Copy every line that holds the string "Metaph" from the data below.
[[ RECORD EXCERPTS open ]]
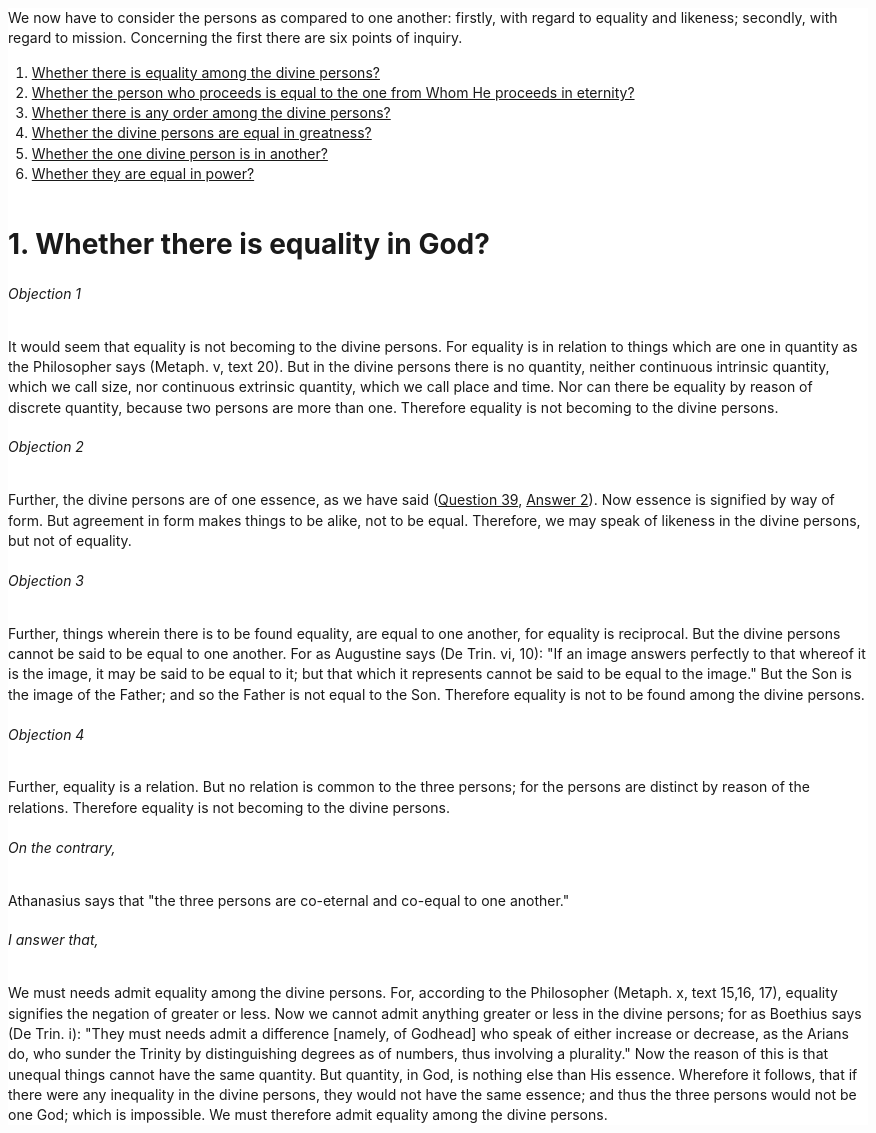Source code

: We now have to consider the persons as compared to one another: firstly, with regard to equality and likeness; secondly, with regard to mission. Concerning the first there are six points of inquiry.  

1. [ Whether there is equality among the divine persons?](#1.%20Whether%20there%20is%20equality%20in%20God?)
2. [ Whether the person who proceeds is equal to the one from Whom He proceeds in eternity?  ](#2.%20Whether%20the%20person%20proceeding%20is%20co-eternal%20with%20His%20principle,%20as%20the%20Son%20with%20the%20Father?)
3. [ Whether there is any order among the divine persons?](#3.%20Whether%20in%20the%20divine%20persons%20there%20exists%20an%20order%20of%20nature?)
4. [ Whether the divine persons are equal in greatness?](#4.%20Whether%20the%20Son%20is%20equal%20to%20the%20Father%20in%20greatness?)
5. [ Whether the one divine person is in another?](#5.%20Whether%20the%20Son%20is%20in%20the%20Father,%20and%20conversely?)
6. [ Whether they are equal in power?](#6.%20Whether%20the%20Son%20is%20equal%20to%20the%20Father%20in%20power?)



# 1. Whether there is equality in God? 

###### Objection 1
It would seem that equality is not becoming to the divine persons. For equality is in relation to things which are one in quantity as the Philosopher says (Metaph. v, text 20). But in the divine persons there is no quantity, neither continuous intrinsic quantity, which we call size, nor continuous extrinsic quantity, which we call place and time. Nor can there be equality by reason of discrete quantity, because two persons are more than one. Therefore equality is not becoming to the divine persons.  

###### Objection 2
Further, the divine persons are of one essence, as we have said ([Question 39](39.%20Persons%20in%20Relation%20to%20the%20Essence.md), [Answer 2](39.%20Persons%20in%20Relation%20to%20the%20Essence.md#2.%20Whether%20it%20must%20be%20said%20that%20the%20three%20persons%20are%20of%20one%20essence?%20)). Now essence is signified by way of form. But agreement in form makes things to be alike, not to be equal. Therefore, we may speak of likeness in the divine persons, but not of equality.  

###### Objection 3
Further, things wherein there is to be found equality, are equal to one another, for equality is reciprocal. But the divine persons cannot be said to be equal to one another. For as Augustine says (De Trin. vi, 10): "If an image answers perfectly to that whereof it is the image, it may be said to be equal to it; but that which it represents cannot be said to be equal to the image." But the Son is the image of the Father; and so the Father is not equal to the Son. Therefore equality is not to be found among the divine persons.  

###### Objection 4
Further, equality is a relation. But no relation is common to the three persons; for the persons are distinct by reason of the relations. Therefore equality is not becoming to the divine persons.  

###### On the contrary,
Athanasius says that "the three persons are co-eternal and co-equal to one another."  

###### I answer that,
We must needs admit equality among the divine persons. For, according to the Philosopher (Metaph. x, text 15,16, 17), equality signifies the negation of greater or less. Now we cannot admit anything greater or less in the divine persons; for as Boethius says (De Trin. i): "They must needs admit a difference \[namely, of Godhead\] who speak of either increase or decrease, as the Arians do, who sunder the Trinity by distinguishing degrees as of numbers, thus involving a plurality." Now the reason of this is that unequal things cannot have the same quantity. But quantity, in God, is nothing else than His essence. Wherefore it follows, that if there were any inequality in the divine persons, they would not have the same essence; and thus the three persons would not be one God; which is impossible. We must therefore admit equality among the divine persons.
[[ RECORD EXCERPTS closed ]]
[[ RECORD EXCERPTS open ]]
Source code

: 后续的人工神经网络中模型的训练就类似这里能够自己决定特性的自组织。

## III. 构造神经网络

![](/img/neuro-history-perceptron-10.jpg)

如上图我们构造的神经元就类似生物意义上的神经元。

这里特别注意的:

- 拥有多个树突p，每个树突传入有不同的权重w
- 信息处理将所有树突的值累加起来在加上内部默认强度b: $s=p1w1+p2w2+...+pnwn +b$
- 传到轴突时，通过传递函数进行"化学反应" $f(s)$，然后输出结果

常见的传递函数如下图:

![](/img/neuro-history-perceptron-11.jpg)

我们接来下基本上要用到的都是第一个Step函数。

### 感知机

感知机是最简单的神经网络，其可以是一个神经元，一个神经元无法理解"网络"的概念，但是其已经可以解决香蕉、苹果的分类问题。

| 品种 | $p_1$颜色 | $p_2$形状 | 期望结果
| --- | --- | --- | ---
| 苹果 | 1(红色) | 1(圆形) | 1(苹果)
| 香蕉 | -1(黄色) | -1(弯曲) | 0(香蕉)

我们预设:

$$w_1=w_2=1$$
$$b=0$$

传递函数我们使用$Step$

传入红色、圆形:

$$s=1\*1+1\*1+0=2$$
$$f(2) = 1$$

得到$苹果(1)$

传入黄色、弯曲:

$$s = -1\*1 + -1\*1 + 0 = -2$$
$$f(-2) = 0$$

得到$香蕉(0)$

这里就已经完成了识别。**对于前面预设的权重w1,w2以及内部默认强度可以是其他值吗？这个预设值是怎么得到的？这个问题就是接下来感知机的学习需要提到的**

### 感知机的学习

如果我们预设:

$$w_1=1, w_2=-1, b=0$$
[[ RECORD EXCERPTS closed ]]
• TASK OUTPUT
It would seem that equality is not becoming to the divine persons. For equality is in relation to things which are one in quantity as the Philosopher says (Metaph. v, text 20). But in the divine persons there is no quantity, neither continuous intrinsic quantity, which we call size, nor continuous extrinsic quantity, which we call place and time. Nor can there be equality by reason of discrete quantity, because two persons are more than one. Therefore equality is not becoming to the divine persons.  
We must needs admit equality among the divine persons. For, according to the Philosopher (Metaph. x, text 15,16, 17), equality signifies the negation of greater or less. Now we cannot admit anything greater or less in the divine persons; for as Boethius says (De Trin. i): "They must needs admit a difference \[namely, of Godhead\] who speak of either increase or decrease, as the Arians do, who sunder the Trinity by distinguishing degrees as of numbers, thus involving a plurality." Now the reason of this is that unequal things cannot have the same quantity. But quantity, in God, is nothing else than His essence. Wherefore it follows, that if there were any inequality in the divine persons, they would not have the same essence; and thus the three persons would not be one God; which is impossible. We must therefore admit equality among the divine persons.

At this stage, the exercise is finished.